___ RECORDED DATA

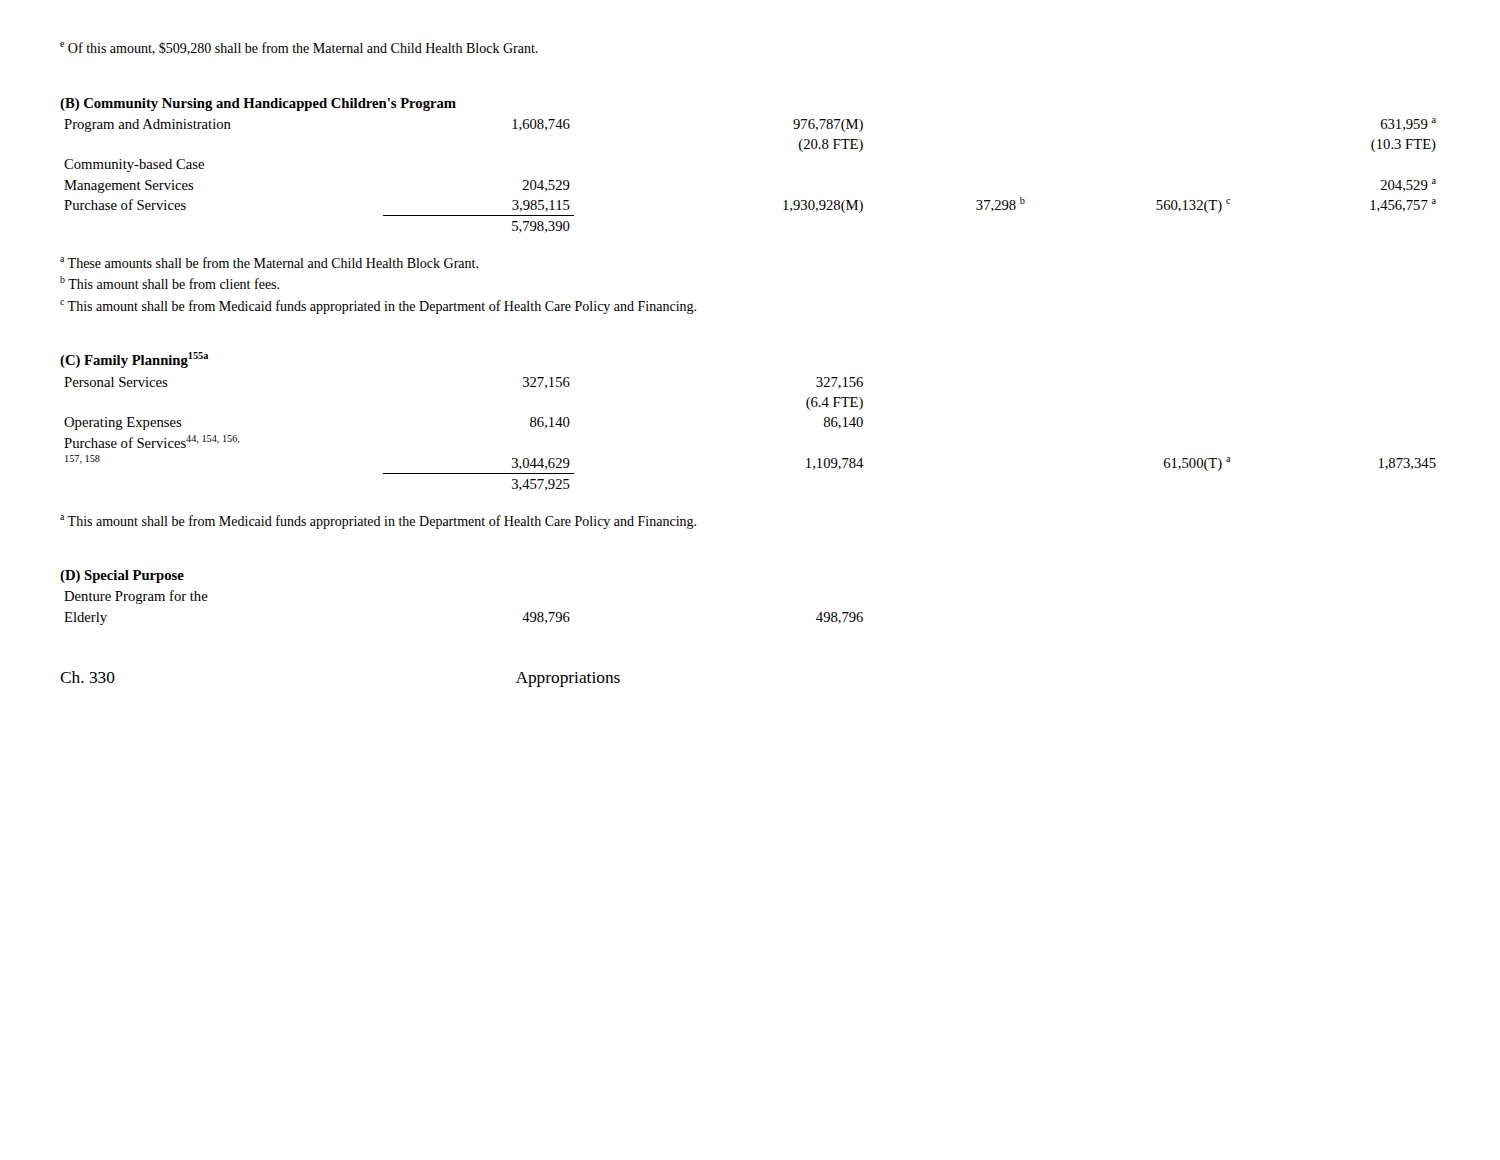e Of this amount, $509,280 shall be from the Maternal and Child Health Block Grant.
(B) Community Nursing and Handicapped Children's Program
| Program and Administration | 1,608,746 | 976,787(M) | | | 631,959 a |
| | | (20.8 FTE) | | | (10.3 FTE) |
| Community-based Case | | | | | |
| Management Services | 204,529 | | | | 204,529 a |
| Purchase of Services | 3,985,115 | 1,930,928(M) | 37,298 b | 560,132(T) c | 1,456,757 a |
| | 5,798,390 | | | | |
a These amounts shall be from the Maternal and Child Health Block Grant.
b This amount shall be from client fees.
c This amount shall be from Medicaid funds appropriated in the Department of Health Care Policy and Financing.
(C) Family Planning155a
| Personal Services | 327,156 | 327,156 | | | |
| | | (6.4 FTE) | | | |
| Operating Expenses | 86,140 | 86,140 | | | |
| Purchase of Services 44, 154, 156, | | | | | |
| 157, 158 | 3,044,629 | 1,109,784 | | 61,500(T) a | 1,873,345 |
| | 3,457,925 | | | | |
a This amount shall be from Medicaid funds appropriated in the Department of Health Care Policy and Financing.
(D) Special Purpose
| Denture Program for the | | | | | |
| Elderly | 498,796 | 498,796 | | | |
Ch. 330 Appropriations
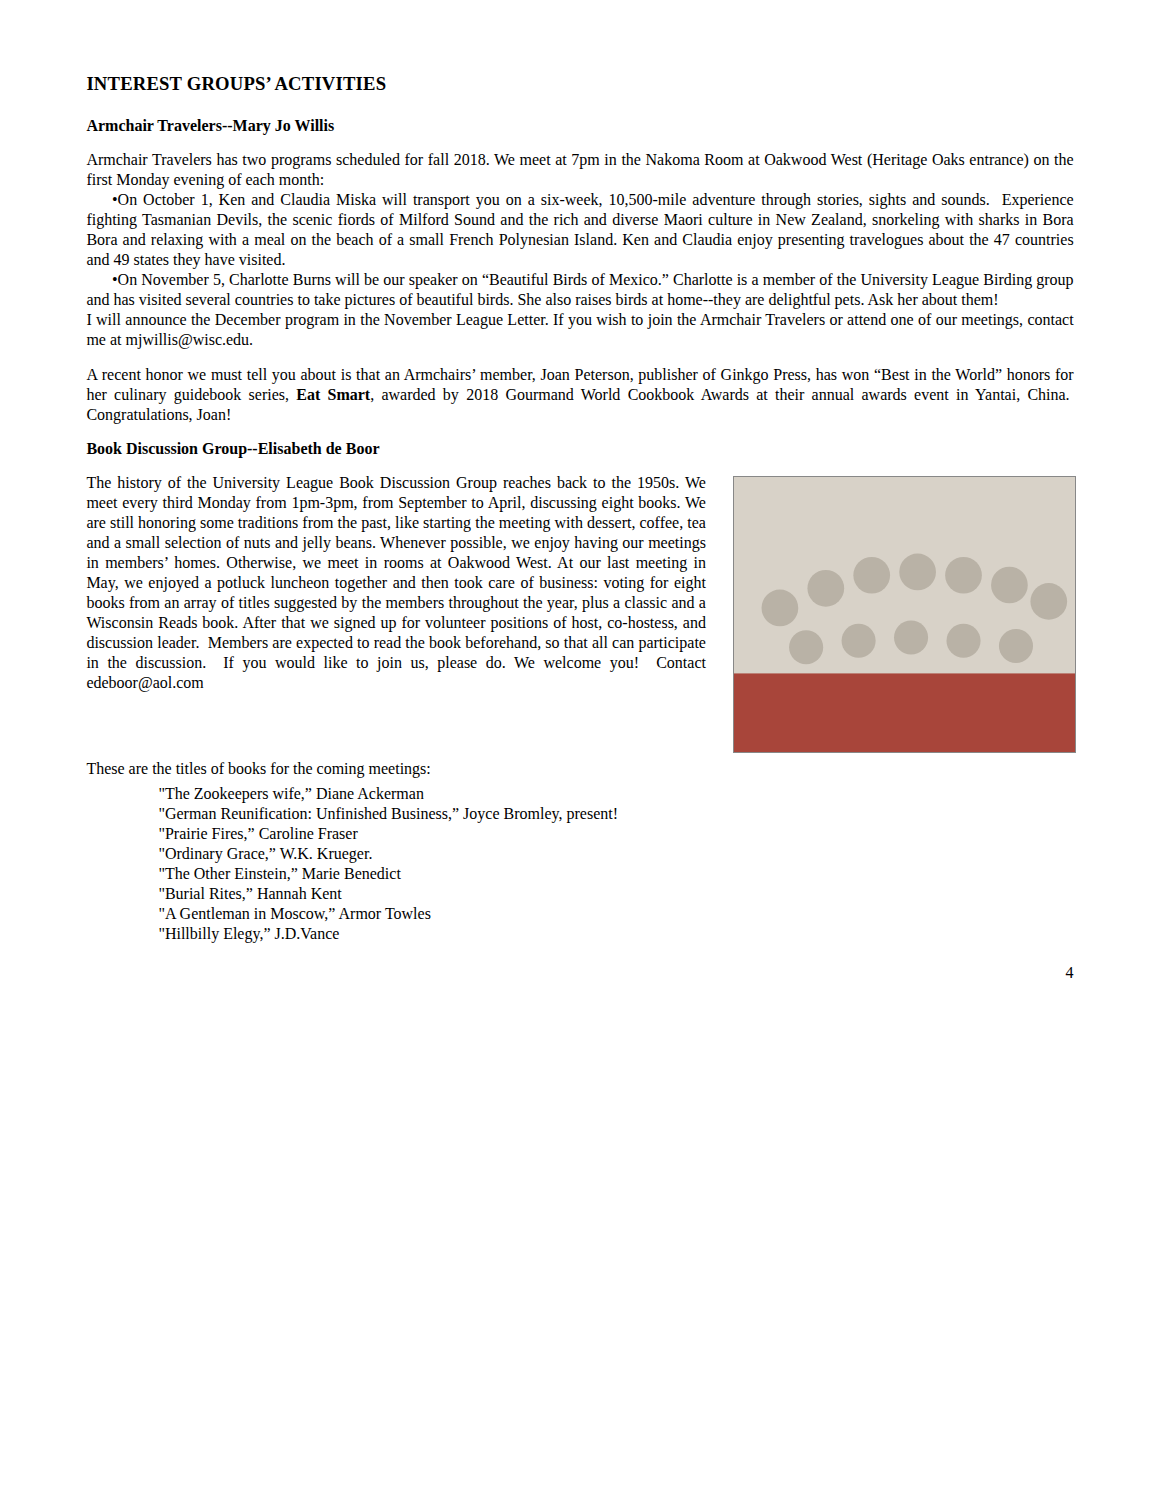INTEREST GROUPS’ ACTIVITIES
Armchair Travelers--Mary Jo Willis
Armchair Travelers has two programs scheduled for fall 2018. We meet at 7pm in the Nakoma Room at Oakwood West (Heritage Oaks entrance) on the first Monday evening of each month:
•On October 1, Ken and Claudia Miska will transport you on a six-week, 10,500-mile adventure through stories, sights and sounds. Experience fighting Tasmanian Devils, the scenic fiords of Milford Sound and the rich and diverse Maori culture in New Zealand, snorkeling with sharks in Bora Bora and relaxing with a meal on the beach of a small French Polynesian Island. Ken and Claudia enjoy presenting travelogues about the 47 countries and 49 states they have visited.
•On November 5, Charlotte Burns will be our speaker on “Beautiful Birds of Mexico.” Charlotte is a member of the University League Birding group and has visited several countries to take pictures of beautiful birds. She also raises birds at home--they are delightful pets. Ask her about them!
I will announce the December program in the November League Letter. If you wish to join the Armchair Travelers or attend one of our meetings, contact me at mjwillis@wisc.edu.
A recent honor we must tell you about is that an Armchairs’ member, Joan Peterson, publisher of Ginkgo Press, has won “Best in the World” honors for her culinary guidebook series, Eat Smart, awarded by 2018 Gourmand World Cookbook Awards at their annual awards event in Yantai, China. Congratulations, Joan!
Book Discussion Group--Elisabeth de Boor
The history of the University League Book Discussion Group reaches back to the 1950s. We meet every third Monday from 1pm-3pm, from September to April, discussing eight books. We are still honoring some traditions from the past, like starting the meeting with dessert, coffee, tea and a small selection of nuts and jelly beans. Whenever possible, we enjoy having our meetings in members’ homes. Otherwise, we meet in rooms at Oakwood West. At our last meeting in May, we enjoyed a potluck luncheon together and then took care of business: voting for eight books from an array of titles suggested by the members throughout the year, plus a classic and a Wisconsin Reads book. After that we signed up for volunteer positions of host, co-hostess, and discussion leader. Members are expected to read the book beforehand, so that all can participate in the discussion. If you would like to join us, please do. We welcome you! Contact edeboor@aol.com
These are the titles of books for the coming meetings:
"The Zookeepers wife,” Diane Ackerman
"German Reunification: Unfinished Business,” Joyce Bromley, present!
"Prairie Fires,” Caroline Fraser
"Ordinary Grace,” W.K. Krueger.
"The Other Einstein,” Marie Benedict
"Burial Rites,” Hannah Kent
"A Gentleman in Moscow,” Armor Towles
"Hillbilly Elegy,” J.D.Vance
4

______

### EXERCISE
Return each line of the material exactly as written; exclude the pictures.

### SOLUTION TO THIS PROBLEM
e Of this amount, $509,280 shall be from the Maternal and Child Health Block Grant.
(B) Community Nursing and Handicapped Children's Program
| Program and Administration | 1,608,746 | 976,787(M) | | | 631,959 a |
| | | (20.8 FTE) | | | (10.3 FTE) |
| Community-based Case | | | | | |
| Management Services | 204,529 | | | | 204,529 a |
| Purchase of Services | 3,985,115 | 1,930,928(M) | 37,298 b | 560,132(T) c | 1,456,757 a |
| | 5,798,390 | | | | |
a These amounts shall be from the Maternal and Child Health Block Grant.
b This amount shall be from client fees.
c This amount shall be from Medicaid funds appropriated in the Department of Health Care Policy and Financing.
(C) Family Planning155a
| Personal Services | 327,156 | 327,156 | | | |
| | | (6.4 FTE) | | | |
| Operating Expenses | 86,140 | 86,140 | | | |
| Purchase of Services 44, 154, 156, | | | | | |
| 157, 158 | 3,044,629 | 1,109,784 | | 61,500(T) a | 1,873,345 |
| | 3,457,925 | | | | |
a This amount shall be from Medicaid funds appropriated in the Department of Health Care Policy and Financing.
(D) Special Purpose
| Denture Program for the | | | | | |
| Elderly | 498,796 | 498,796 | | | |
Ch. 330 Appropriations
INTEREST GROUPS’ ACTIVITIES
Armchair Travelers--Mary Jo Willis
Armchair Travelers has two programs scheduled for fall 2018. We meet at 7pm in the Nakoma Room at Oakwood West (Heritage Oaks entrance) on the first Monday evening of each month:
•On October 1, Ken and Claudia Miska will transport you on a six-week, 10,500-mile adventure through stories, sights and sounds. Experience fighting Tasmanian Devils, the scenic fiords of Milford Sound and the rich and diverse Maori culture in New Zealand, snorkeling with sharks in Bora Bora and relaxing with a meal on the beach of a small French Polynesian Island. Ken and Claudia enjoy presenting travelogues about the 47 countries and 49 states they have visited.
•On November 5, Charlotte Burns will be our speaker on “Beautiful Birds of Mexico.” Charlotte is a member of the University League Birding group and has visited several countries to take pictures of beautiful birds. She also raises birds at home--they are delightful pets. Ask her about them!
I will announce the December program in the November League Letter. If you wish to join the Armchair Travelers or attend one of our meetings, contact me at mjwillis@wisc.edu.
A recent honor we must tell you about is that an Armchairs’ member, Joan Peterson, publisher of Ginkgo Press, has won “Best in the World” honors for her culinary guidebook series, Eat Smart, awarded by 2018 Gourmand World Cookbook Awards at their annual awards event in Yantai, China. Congratulations, Joan!
Book Discussion Group--Elisabeth de Boor
The history of the University League Book Discussion Group reaches back to the 1950s. We meet every third Monday from 1pm-3pm, from September to April, discussing eight books. We are still honoring some traditions from the past, like starting the meeting with dessert, coffee, tea and a small selection of nuts and jelly beans. Whenever possible, we enjoy having our meetings in members’ homes. Otherwise, we meet in rooms at Oakwood West. At our last meeting in May, we enjoyed a potluck luncheon together and then took care of business: voting for eight books from an array of titles suggested by the members throughout the year, plus a classic and a Wisconsin Reads book. After that we signed up for volunteer positions of host, co-hostess, and discussion leader. Members are expected to read the book beforehand, so that all can participate in the discussion. If you would like to join us, please do. We welcome you! Contact edeboor@aol.com
These are the titles of books for the coming meetings:
"The Zookeepers wife,” Diane Ackerman
"German Reunification: Unfinished Business,” Joyce Bromley, present!
"Prairie Fires,” Caroline Fraser
"Ordinary Grace,” W.K. Krueger.
"The Other Einstein,” Marie Benedict
"Burial Rites,” Hannah Kent
"A Gentleman in Moscow,” Armor Towles
"Hillbilly Elegy,” J.D.Vance
4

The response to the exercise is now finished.